_What to do_
Pull out every line in the entries below that contains the word "highest", copying each one in full.

_Available data_
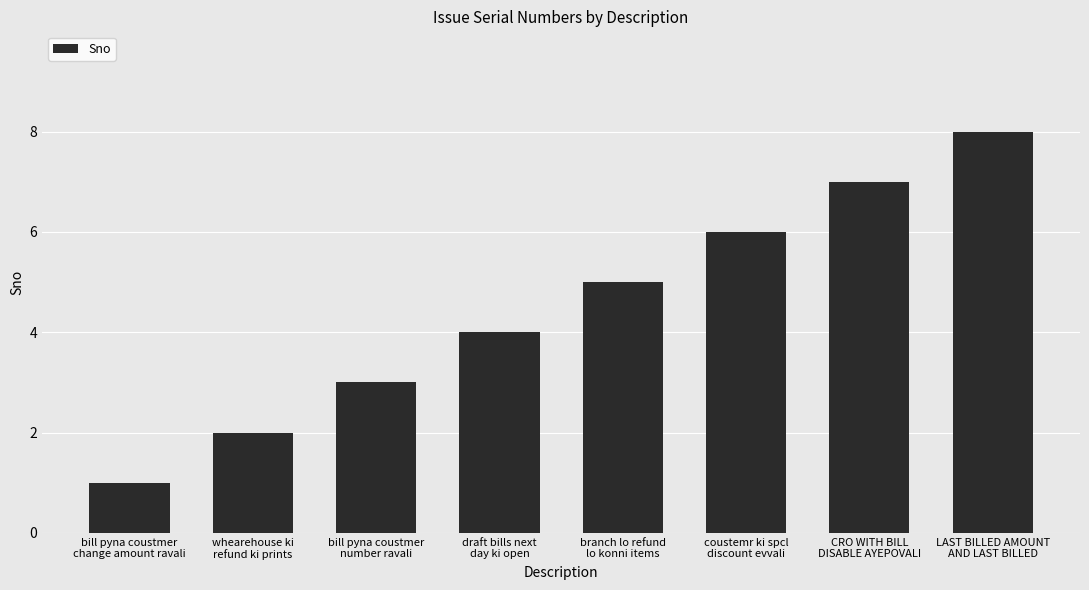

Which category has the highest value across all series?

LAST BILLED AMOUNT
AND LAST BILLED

...

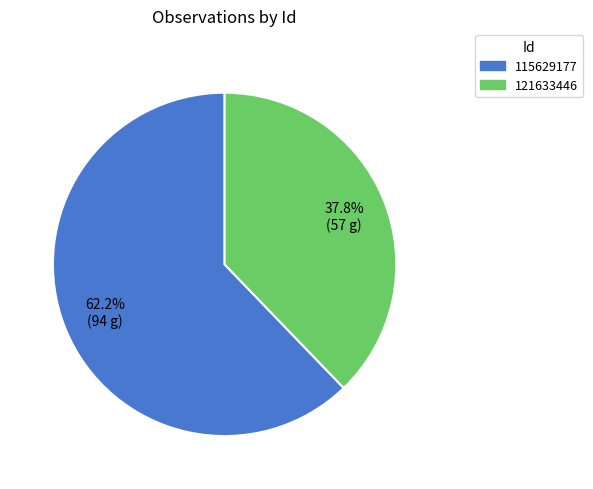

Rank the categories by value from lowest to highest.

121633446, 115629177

--

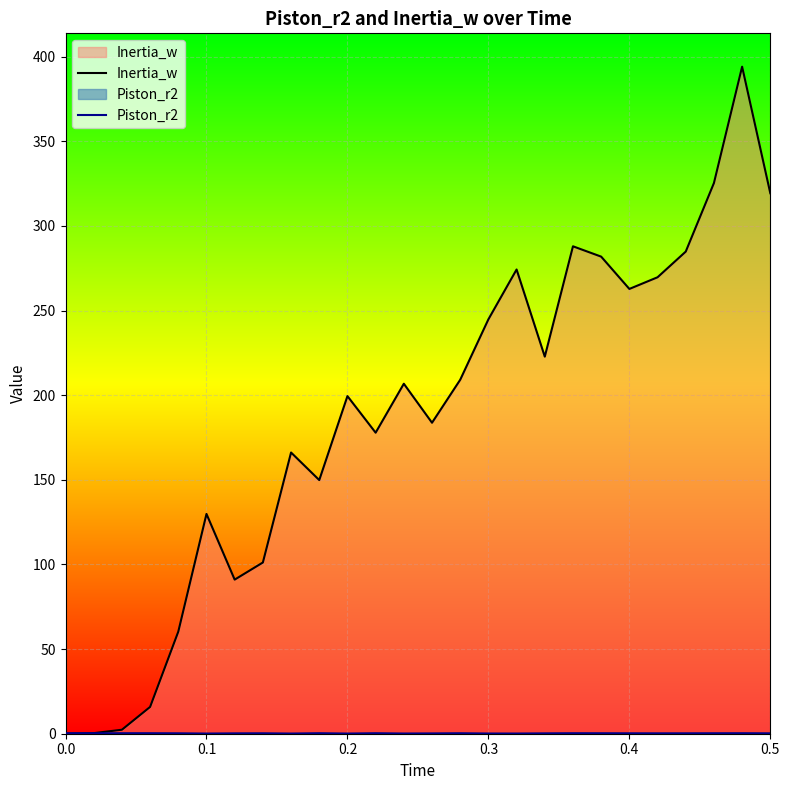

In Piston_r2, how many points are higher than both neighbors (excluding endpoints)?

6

_Completed exercise_
Which category has the highest value across all series?
Rank the categories by value from lowest to highest.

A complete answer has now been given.